One in three BPO deals ends early

Roughly one in three organizations pulled the plug on business process outsourcing onshore and offshore deals last year.

By CBR Staff Writer

This was one of the findings in a recent BPO white paper by Diamond Management & Technology Consultants. The main reason cited by organizations for abandoning BPO in 2007 was a lack of cost savings. But service providers said that a change of strategic vision or moving functions back in-house were the key reasons for terminations.

A disconnect exists between buyers and providers regarding why organizations are prematurely ending contracts, and this can lead to a lot of finger-pointing, said Tom Weakland, managing partner of Diamond’s global sourcing practice.

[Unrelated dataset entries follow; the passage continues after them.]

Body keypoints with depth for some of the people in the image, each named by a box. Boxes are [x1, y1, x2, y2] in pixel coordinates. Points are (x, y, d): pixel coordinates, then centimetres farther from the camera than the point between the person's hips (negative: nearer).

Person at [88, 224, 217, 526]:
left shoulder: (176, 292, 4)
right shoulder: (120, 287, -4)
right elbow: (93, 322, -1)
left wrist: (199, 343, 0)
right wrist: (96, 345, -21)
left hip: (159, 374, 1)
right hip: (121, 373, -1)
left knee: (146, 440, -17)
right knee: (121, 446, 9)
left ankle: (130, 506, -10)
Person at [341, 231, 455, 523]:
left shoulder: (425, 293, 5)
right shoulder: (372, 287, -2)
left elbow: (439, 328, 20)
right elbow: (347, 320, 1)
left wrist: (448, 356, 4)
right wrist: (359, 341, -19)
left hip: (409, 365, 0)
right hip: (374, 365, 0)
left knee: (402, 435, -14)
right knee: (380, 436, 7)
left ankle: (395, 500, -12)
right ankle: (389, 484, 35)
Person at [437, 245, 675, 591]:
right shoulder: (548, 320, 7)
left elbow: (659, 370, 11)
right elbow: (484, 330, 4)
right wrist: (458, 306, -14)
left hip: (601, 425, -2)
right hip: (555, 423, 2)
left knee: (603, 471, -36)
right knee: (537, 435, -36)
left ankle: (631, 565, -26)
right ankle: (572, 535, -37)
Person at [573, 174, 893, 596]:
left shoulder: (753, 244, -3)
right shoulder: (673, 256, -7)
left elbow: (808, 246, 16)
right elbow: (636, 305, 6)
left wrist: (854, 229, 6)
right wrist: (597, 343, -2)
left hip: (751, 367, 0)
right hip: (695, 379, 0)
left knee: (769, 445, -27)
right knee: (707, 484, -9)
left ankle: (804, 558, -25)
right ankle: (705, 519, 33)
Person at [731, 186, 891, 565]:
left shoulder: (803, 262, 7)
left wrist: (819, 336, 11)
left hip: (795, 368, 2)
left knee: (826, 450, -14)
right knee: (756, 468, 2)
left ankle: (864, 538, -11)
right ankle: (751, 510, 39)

Just over half of buyers were satisfied with their BPO initiatives, though there was a wide range of views. Happiest were the organizations which outsourced customer service to onshore providers (64%) and this was predicted as the area with the biggest growth potential in the year ahead. But this was contrasted with only 18% who were happy with an offshored HR function.

BPO has been following in the footsteps of IT outsourcing with customers increasingly using BPO as a competitive weapon and more than just a cost cutting measure, found the report. Already buyers had ranked freed up internal resource and improved efficiency and productivity ahead of cost savings among BPO benefits.

Overall, Diamond’s survey predicted moderate growth ahead. Buyers are struggling to learn from the past, and providers are missing the mark in meeting buyers’ specific needs, said Brian Tumpowsky, principal at Diamond Management and Technology Consultants. Rather than swim against the current, buyers of BPO services could benefit from candid conversations with their CIOs and IT departments about their past experiences.

The survey was based on responses form 185 buyers of BPO services and 25 service providers.